INSTRUCTION:
Turn the item lines below, from the line containing "longitude: 10.7119" through the line containing "longitude: -1.4876", into a Markdown table with the columns Row and Entry, numbering each line and leaving out blank lines and pictures.

DATA ENTRIES:
* * *
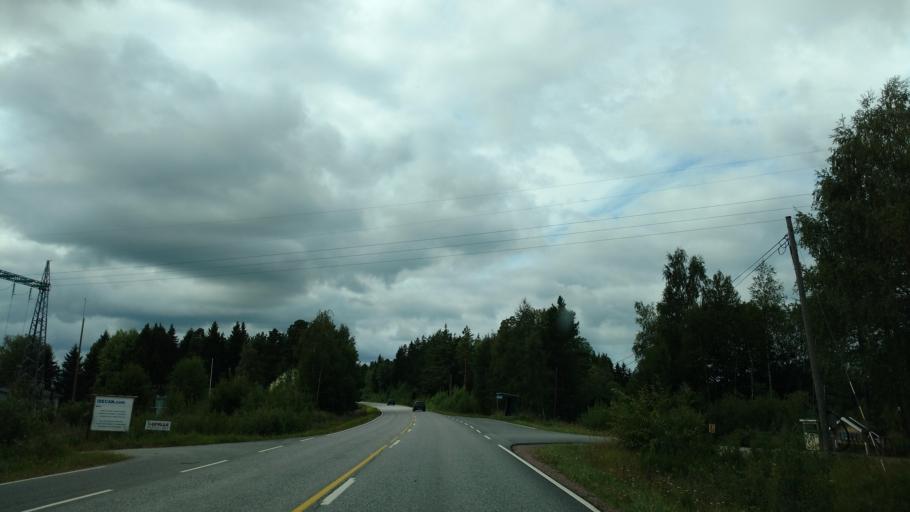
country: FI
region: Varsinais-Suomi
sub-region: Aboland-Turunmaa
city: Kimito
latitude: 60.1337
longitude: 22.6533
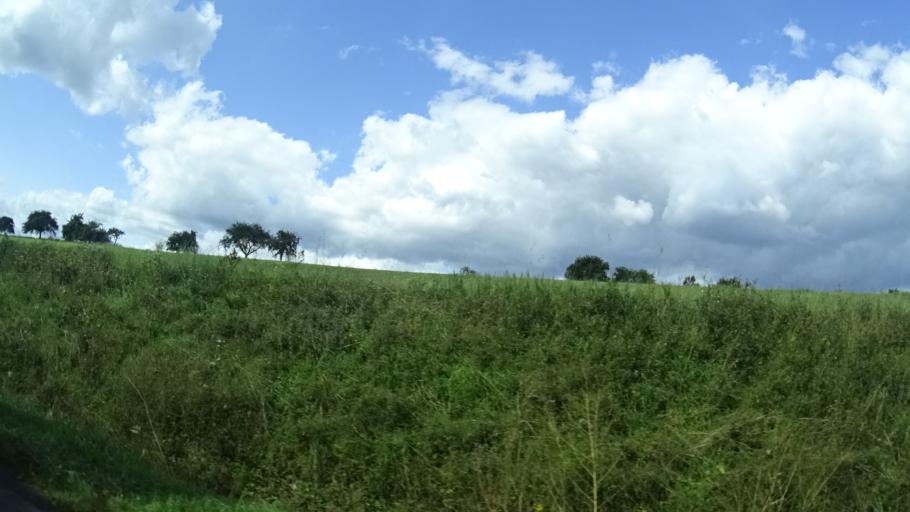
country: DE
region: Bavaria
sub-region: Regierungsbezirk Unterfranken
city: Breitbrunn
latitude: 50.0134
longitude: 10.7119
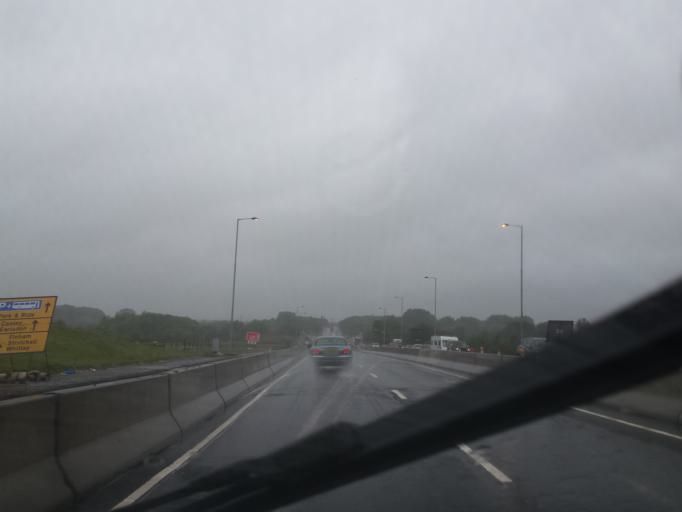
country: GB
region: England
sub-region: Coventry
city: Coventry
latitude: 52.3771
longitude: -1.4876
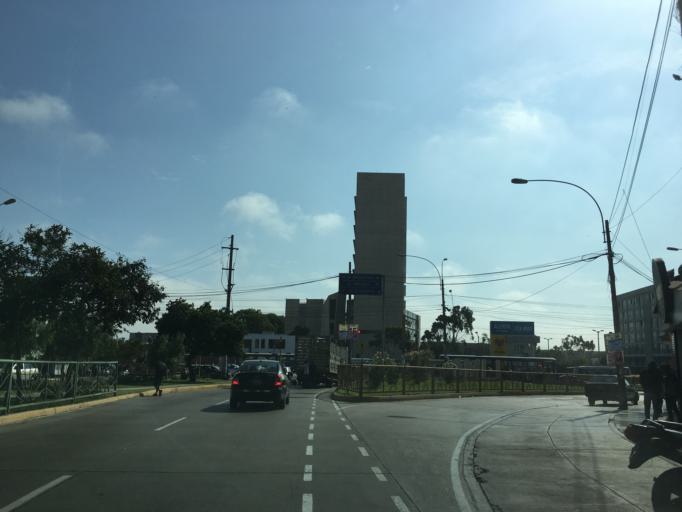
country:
* * *
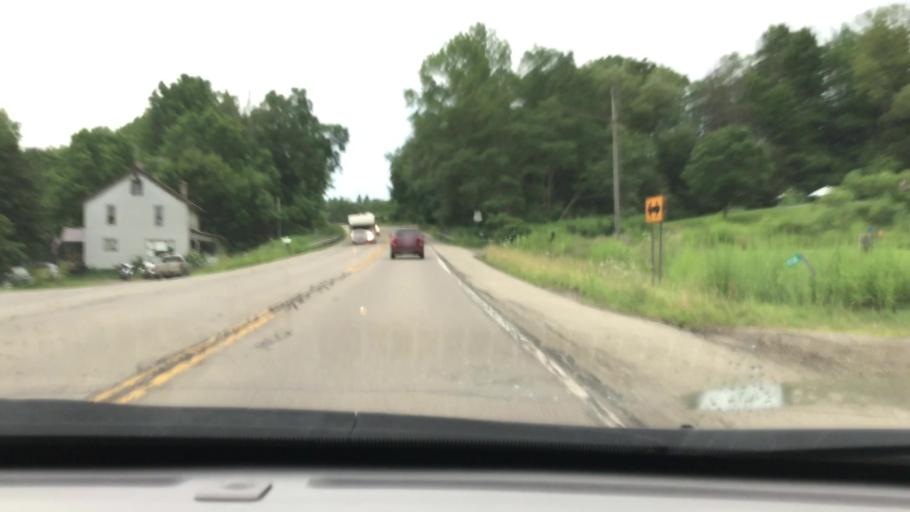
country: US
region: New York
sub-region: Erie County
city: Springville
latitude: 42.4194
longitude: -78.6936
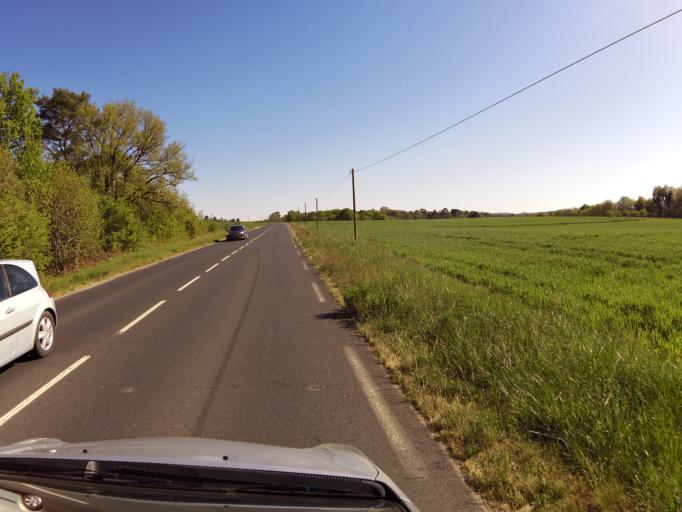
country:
* * *
EXERCISE RESPONSE:
| Row | Entry |
|---|---|
| 1 | longitude: 10.7119 |
| 2 | country: GB |
| 3 | region: England |
| 4 | sub-region: Coventry |
| 5 | city: Coventry |
| 6 | latitude: 52.3771 |
| 7 | longitude: -1.4876 |